Ensuite, vient la peur. Parce que Keith Scott Lamont pourrait être mon oncle ou mon cousin. Terence Crutcher pourrait être mon père. Cela pourrait être mon père connaissant des problèmes mécaniques sur le bas côté de la route. Mon père est un grand homme de plus d’1m80.

Peut-être que quelqu’un va regarder mon père et penser « Ce mec a l’air louche », tout comme l’ont fait les officiers à Tulsa. Peut-être qu’ils vont laisser leurs préjugés transformer un homme amical en quelque chose d’inhumain, quelque chose de dangereux, qui ne peut être neutralisé qu’avec avec une force brutale.

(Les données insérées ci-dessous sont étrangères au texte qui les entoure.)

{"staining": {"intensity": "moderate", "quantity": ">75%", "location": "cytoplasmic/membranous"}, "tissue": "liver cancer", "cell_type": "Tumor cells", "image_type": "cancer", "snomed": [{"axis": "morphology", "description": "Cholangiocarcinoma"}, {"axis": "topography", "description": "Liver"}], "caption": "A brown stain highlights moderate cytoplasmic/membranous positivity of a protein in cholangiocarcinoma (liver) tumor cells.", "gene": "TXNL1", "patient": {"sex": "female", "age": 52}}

Puis vient le désespoir. Cette pensée me traverse l’esprit après avoir lu le centième tweet écrit par des hommes et des femmes racisé-e-s qui sont plein-e-s à ras bord d’émotions : Que puis-je faire? Que reste-t-il à dire? Y a-t-il quelque chose que nous puissions vraiment faire? Quelle autre conclusion tirer quand vous voyez le meurtre persistant durant des générations de personnes racisées dans la nation qui vous a vu naitre? Que faut-il penser d’autre, hormis que je pourrais ne pas être en sécurité dans ma propre maison ou mon quartier?

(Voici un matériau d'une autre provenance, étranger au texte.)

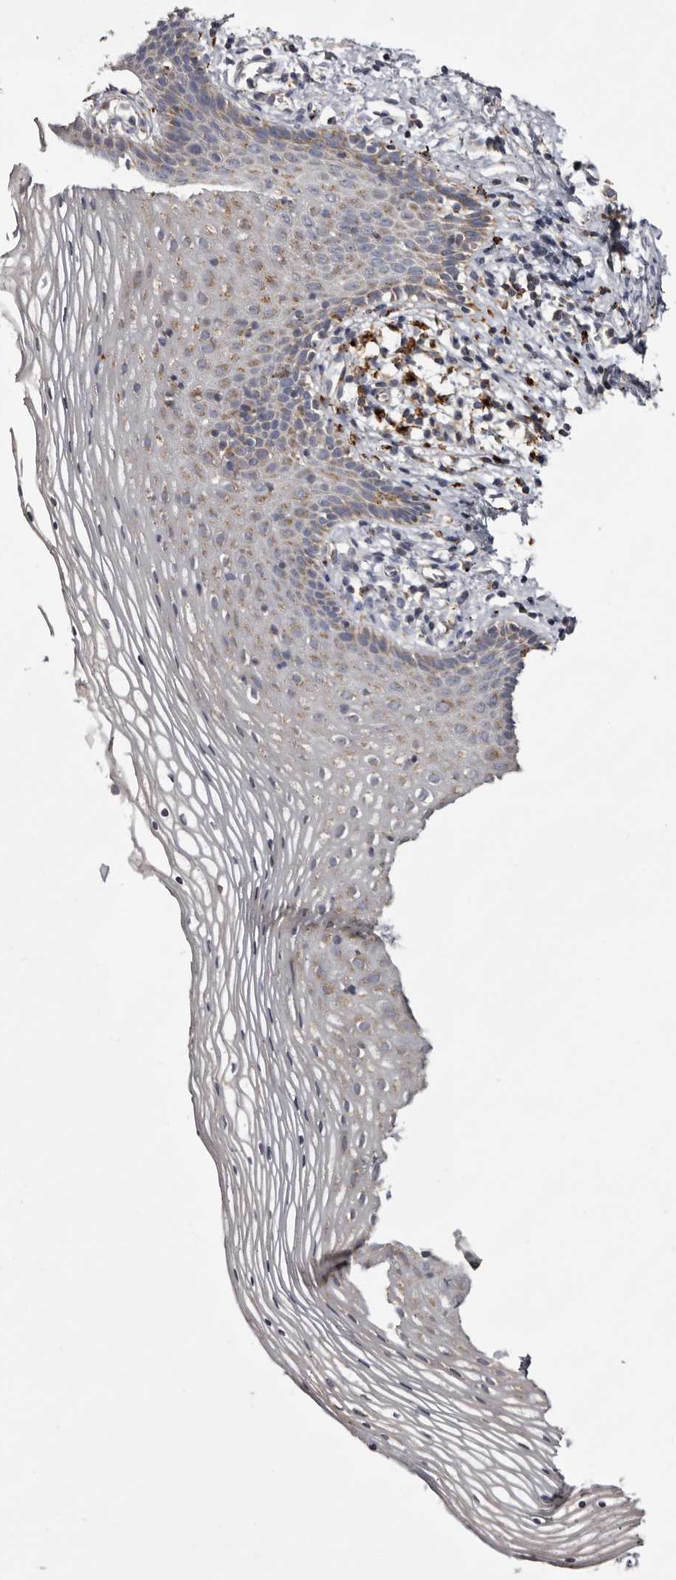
{"staining": {"intensity": "moderate", "quantity": "25%-75%", "location": "cytoplasmic/membranous"}, "tissue": "vagina", "cell_type": "Squamous epithelial cells", "image_type": "normal", "snomed": [{"axis": "morphology", "description": "Normal tissue, NOS"}, {"axis": "topography", "description": "Vagina"}], "caption": "Immunohistochemical staining of benign human vagina displays moderate cytoplasmic/membranous protein expression in about 25%-75% of squamous epithelial cells.", "gene": "MECR", "patient": {"sex": "female", "age": 32}}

Nous vivons dans un pays qui critique des hommes comme Colin Kaepernick pour ne pas s’être levé durant l’hymne national, mais qui ne bouge même pas un cil quand il y a une épidémie évidente de violence systémique. Et cela m’emplit de désespoir.

Cela se termine toujours de la même manière : le désespoir. Finalement, je me retrouve en larmes, seule dans ma chambre, incapable ne serait-ce de verbaliser à quiconque ce que je ressens. Incapable de le dire, en partie, parce que dire tout cela à voix haute rend la chose plus réelle, plus douloureuse.

Il est plus facile de prétendre que cela ne s’est pas produit. Plus facile d’éviter cette fois-ci de poster quelque chose sur Facebook. Plus facile de parler d’Angelina et Brad ou de l’actualité people du jour. Pourquoi? Parce que cela ensevelit la douleur.

Mais la douleur et le désespoir ne sont pas de bonnes excuses pour l’inaction quand des gens meurent.

Alors, permettez-moi de poser cette question à mes ami-e-s, ma famille et mes collègues : s’il vous plaît, n’ignorerez pas la mort de Terence Crutcher. Ou de Keith Scott Lamont. Ou la prochaine. Ou la prochaine. Faites que la vie de chaque être humain compte.

Cela fait si mal que vous aspirez à un engourdissement – croyez-moi, je le sais. J’y aspire constamment, en espérant qu’en passant à travers les gestes du quotidien, cela deviendra moins réel. Mais ce n’est pas une option quand les gens meurent. Pas quand nous avons tant de progrès à accomplir. Pas quand nous sommes toujours épris-es de justice.

Alors au lieu de cela, je vous demande de souffrir. De vous mettre en colère. De pleurer. D’hurler. Peu importe ce que c’est, vous devez le faire. Partagez cet article, tweetez sur les faits, ayez cette dérangeante conversation avec un-e ami-e ou un parent.

Mon père dit toujours que faire la bonne chose est difficile si vous laissez faire. La bonne chose est de protester. La bonne chose est de parler. La bonne chose est de forcer tout le monde autour de vous à dire le nom de la personne tuée. La bonne chose à faire est de traverser cela à chaque fois – à chaque étape – même si ça fait mal.

Terence Crutcher et Keith Lamont Scott sont devenus des hashtags cette semaine. Utilisez-les.

Ally Hickson est rédactrice en chef adjointe à Refinery29. Les opinions exprimées ici sont les siennes.

Notes

Source : Refinery29.
Traduit de l’anglais par RC, pour Etat d’Exception.